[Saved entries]

Start of Block

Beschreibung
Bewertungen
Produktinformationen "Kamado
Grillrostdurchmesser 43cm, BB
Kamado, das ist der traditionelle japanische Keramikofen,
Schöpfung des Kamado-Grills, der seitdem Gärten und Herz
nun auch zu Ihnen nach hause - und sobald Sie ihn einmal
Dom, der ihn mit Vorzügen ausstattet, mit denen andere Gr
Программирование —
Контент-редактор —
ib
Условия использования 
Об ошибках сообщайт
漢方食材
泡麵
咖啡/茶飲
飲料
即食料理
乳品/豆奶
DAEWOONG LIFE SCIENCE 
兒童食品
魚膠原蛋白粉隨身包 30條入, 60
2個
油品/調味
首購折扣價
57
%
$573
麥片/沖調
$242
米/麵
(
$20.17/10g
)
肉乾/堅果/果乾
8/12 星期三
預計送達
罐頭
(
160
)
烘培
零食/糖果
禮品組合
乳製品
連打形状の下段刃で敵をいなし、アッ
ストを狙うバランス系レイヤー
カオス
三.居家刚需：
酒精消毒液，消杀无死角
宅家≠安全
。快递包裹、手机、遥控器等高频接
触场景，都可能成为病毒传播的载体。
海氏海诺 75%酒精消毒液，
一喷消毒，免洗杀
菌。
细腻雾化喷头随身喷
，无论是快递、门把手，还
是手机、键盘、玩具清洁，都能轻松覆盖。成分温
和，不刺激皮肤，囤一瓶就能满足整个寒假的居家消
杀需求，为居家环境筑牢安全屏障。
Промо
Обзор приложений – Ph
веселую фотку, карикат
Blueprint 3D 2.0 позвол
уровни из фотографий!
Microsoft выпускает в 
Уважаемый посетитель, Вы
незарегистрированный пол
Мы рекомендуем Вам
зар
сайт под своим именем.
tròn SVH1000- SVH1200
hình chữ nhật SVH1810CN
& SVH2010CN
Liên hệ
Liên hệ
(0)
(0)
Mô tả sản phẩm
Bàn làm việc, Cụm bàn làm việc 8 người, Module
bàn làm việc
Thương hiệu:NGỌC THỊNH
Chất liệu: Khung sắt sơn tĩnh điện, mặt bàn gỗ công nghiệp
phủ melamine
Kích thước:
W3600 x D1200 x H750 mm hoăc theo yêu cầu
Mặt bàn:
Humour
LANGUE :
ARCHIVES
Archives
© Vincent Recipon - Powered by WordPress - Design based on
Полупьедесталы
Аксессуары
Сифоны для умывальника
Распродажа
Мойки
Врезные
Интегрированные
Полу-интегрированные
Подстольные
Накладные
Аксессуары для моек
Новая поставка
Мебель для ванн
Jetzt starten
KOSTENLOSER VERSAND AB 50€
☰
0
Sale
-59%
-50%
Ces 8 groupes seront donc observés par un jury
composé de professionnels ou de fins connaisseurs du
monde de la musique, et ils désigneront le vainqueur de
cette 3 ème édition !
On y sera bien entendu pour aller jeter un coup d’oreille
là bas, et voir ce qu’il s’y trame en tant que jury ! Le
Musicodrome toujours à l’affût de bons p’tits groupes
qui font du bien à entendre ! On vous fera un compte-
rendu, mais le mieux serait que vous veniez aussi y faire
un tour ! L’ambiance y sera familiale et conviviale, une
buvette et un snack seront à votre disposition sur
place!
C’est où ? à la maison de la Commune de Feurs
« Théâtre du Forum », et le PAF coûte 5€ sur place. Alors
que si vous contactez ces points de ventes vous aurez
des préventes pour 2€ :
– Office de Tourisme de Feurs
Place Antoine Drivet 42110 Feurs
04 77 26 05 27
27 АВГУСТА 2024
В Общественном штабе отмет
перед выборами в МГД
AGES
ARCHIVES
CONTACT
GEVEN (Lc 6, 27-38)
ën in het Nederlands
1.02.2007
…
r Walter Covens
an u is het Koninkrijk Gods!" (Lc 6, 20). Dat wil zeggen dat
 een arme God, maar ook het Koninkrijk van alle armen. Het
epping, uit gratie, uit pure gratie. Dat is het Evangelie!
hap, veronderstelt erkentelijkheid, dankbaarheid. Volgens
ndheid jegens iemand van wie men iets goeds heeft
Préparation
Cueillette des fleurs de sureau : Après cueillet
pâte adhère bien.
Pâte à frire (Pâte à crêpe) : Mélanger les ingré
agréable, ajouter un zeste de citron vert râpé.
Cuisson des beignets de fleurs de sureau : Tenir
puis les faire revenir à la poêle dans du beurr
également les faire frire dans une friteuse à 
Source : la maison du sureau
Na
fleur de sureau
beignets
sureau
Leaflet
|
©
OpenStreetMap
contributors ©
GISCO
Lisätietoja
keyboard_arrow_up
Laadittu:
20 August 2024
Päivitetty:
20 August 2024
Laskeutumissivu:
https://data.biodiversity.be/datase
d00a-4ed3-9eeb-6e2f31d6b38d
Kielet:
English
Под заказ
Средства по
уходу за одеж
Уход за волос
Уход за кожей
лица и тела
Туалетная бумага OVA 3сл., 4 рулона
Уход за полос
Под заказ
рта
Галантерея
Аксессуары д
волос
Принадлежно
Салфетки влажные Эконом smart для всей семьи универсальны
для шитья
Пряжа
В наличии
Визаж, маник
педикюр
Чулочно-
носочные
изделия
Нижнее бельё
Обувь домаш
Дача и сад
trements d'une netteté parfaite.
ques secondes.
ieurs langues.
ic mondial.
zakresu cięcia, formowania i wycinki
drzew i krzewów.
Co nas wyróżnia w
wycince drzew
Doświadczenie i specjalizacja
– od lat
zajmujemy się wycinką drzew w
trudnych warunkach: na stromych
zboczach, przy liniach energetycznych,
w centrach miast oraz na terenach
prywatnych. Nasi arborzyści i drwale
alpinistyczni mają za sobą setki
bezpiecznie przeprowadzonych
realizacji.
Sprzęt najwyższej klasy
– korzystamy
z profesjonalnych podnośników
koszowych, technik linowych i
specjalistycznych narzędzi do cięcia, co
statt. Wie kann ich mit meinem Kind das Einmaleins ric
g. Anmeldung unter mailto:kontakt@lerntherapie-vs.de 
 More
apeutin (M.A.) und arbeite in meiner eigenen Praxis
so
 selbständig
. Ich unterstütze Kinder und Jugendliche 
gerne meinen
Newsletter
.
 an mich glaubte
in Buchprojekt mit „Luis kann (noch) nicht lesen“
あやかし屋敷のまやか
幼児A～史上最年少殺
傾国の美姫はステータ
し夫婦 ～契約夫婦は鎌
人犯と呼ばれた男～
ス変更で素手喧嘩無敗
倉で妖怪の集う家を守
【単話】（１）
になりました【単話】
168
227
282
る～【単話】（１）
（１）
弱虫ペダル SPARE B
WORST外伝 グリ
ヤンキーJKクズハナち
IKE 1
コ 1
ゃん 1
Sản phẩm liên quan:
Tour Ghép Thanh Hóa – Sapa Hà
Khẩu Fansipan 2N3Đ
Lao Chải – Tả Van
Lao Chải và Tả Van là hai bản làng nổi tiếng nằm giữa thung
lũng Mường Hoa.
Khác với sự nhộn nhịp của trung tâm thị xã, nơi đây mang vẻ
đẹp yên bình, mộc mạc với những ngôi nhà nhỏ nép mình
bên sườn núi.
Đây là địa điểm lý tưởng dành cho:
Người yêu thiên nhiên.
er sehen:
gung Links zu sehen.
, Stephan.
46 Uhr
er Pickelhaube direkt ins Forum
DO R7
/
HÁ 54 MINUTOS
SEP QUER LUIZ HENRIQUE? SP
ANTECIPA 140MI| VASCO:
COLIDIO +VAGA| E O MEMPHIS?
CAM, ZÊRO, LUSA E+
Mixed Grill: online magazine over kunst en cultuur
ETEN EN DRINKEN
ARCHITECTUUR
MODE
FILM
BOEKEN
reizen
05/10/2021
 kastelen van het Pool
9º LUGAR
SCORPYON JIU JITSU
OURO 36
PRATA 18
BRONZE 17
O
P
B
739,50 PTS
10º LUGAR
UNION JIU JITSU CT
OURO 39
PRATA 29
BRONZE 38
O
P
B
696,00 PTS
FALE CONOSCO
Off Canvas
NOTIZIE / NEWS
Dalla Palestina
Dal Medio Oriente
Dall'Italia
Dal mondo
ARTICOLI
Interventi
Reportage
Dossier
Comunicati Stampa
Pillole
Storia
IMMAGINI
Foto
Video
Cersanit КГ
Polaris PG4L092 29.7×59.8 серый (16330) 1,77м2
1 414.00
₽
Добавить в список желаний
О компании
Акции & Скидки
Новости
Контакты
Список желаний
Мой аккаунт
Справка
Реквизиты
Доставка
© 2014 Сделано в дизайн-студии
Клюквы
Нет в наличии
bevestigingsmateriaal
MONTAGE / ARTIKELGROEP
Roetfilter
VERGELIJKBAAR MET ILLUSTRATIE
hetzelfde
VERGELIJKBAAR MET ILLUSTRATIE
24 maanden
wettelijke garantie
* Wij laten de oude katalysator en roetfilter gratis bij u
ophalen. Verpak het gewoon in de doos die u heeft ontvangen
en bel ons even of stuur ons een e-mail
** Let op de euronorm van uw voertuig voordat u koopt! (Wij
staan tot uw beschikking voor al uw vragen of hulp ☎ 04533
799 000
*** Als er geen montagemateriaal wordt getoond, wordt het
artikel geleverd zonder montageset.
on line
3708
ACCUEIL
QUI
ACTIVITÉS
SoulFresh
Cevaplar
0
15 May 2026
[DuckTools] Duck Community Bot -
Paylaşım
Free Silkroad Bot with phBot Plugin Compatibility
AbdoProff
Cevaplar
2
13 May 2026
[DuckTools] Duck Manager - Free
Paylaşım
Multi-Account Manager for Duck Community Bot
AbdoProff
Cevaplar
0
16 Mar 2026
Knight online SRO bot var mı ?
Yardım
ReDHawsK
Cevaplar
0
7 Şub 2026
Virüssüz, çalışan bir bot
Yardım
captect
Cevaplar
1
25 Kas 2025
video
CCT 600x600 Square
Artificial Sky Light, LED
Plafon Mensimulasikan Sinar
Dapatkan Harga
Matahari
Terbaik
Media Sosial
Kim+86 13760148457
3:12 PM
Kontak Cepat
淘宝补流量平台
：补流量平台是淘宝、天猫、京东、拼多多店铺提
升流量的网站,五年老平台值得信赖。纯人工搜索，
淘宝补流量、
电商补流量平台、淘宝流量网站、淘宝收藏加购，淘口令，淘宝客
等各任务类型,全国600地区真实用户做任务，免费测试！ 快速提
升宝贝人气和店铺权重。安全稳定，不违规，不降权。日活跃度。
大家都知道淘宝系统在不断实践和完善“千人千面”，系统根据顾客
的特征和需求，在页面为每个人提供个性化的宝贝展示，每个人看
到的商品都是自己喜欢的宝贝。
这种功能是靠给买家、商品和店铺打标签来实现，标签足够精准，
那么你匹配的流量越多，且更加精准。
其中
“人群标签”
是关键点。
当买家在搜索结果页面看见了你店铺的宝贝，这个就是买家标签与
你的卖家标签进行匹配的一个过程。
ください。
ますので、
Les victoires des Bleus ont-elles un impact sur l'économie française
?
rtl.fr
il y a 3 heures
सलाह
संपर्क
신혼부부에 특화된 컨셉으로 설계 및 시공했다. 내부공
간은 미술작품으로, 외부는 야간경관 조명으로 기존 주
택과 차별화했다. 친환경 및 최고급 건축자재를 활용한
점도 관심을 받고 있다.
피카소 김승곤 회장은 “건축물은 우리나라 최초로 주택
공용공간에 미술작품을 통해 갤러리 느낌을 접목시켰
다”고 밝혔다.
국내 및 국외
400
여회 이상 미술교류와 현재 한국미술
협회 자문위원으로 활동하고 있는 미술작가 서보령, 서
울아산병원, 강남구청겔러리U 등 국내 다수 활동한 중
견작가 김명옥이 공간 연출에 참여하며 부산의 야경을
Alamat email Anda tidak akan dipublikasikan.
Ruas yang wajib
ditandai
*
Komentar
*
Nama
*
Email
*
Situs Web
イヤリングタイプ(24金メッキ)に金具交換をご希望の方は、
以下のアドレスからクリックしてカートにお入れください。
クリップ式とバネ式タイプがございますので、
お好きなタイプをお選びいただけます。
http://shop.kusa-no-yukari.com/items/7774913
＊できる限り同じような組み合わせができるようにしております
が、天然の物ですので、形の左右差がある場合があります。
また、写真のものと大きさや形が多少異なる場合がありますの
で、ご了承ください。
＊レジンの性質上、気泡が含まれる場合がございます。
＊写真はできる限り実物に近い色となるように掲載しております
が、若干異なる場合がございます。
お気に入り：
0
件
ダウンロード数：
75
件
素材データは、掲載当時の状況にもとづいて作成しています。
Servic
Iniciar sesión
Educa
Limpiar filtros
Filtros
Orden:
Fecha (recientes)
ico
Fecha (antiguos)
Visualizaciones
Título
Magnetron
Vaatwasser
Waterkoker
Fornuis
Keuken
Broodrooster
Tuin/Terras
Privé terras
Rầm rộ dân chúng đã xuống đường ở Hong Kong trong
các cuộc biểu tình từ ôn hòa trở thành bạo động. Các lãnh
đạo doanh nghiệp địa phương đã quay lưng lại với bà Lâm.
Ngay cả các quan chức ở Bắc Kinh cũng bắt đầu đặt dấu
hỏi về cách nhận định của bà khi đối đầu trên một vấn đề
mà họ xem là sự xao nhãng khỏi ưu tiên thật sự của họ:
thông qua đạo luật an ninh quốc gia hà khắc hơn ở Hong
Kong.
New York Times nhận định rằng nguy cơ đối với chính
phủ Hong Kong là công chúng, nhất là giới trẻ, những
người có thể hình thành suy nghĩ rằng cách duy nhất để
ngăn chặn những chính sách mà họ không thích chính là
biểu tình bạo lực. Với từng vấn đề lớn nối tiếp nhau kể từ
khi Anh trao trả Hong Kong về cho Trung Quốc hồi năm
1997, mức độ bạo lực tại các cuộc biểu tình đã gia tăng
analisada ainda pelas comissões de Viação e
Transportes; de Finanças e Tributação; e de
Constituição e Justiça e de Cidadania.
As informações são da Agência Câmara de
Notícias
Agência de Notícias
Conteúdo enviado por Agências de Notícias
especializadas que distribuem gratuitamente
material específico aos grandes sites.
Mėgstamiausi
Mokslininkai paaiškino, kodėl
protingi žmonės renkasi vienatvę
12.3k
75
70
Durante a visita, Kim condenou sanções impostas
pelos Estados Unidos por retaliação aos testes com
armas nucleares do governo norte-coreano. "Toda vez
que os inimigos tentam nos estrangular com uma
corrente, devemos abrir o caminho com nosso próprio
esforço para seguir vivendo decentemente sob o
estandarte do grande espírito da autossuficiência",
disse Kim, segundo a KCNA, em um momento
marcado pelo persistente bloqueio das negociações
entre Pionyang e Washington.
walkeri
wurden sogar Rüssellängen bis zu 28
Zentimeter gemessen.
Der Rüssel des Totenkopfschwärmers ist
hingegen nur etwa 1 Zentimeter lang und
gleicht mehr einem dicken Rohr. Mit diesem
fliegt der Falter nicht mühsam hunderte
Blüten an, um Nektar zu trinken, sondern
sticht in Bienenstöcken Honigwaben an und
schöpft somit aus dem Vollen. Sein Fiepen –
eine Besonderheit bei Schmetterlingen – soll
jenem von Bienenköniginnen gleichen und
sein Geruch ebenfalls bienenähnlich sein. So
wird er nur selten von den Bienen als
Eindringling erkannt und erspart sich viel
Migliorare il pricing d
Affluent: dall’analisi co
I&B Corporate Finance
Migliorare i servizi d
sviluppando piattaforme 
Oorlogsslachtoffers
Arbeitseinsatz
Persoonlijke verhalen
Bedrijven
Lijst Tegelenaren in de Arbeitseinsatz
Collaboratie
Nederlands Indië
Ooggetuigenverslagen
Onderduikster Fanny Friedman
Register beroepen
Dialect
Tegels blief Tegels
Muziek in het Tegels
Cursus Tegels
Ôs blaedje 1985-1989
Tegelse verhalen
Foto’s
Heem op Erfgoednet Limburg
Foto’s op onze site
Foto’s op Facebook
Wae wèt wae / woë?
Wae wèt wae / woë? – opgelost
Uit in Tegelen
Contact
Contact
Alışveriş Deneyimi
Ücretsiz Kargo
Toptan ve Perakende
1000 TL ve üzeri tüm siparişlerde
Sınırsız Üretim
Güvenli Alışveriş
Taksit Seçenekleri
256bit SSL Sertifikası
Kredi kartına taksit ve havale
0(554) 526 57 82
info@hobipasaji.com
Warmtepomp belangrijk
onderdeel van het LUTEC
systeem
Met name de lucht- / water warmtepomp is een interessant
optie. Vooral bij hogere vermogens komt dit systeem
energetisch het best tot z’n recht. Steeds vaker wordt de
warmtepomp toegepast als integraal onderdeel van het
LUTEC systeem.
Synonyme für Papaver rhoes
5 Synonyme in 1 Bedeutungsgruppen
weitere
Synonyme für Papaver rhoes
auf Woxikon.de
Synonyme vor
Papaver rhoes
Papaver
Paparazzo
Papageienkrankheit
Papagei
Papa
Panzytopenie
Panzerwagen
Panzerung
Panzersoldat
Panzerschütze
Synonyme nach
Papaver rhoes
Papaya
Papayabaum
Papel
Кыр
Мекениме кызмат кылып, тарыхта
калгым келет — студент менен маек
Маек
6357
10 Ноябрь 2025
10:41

End of Block

WHAT YOU SHOULD DO> Copy the material word for word, from its first line down to and including the line that contains "сайт под своим именем.".

RESPONSE TO THIS EXERCISE>
Beschreibung
Bewertungen
Produktinformationen "Kamado
Grillrostdurchmesser 43cm, BB
Kamado, das ist der traditionelle japanische Keramikofen,
Schöpfung des Kamado-Grills, der seitdem Gärten und Herz
nun auch zu Ihnen nach hause - und sobald Sie ihn einmal
Dom, der ihn mit Vorzügen ausstattet, mit denen andere Gr
Программирование —
Контент-редактор —
ib
Условия использования 
Об ошибках сообщайт
漢方食材
泡麵
咖啡/茶飲
飲料
即食料理
乳品/豆奶
DAEWOONG LIFE SCIENCE 
兒童食品
魚膠原蛋白粉隨身包 30條入, 60
2個
油品/調味
首購折扣價
57
%
$573
麥片/沖調
$242
米/麵
(
$20.17/10g
)
肉乾/堅果/果乾
8/12 星期三
預計送達
罐頭
(
160
)
烘培
零食/糖果
禮品組合
乳製品
連打形状の下段刃で敵をいなし、アッ
ストを狙うバランス系レイヤー
カオス
三.居家刚需：
酒精消毒液，消杀无死角
宅家≠安全
。快递包裹、手机、遥控器等高频接
触场景，都可能成为病毒传播的载体。
海氏海诺 75%酒精消毒液，
一喷消毒，免洗杀
菌。
细腻雾化喷头随身喷
，无论是快递、门把手，还
是手机、键盘、玩具清洁，都能轻松覆盖。成分温
和，不刺激皮肤，囤一瓶就能满足整个寒假的居家消
杀需求，为居家环境筑牢安全屏障。
Промо
Обзор приложений – Ph
веселую фотку, карикат
Blueprint 3D 2.0 позвол
уровни из фотографий!
Microsoft выпускает в 
Уважаемый посетитель, Вы
незарегистрированный пол
Мы рекомендуем Вам
зар
сайт под своим именем.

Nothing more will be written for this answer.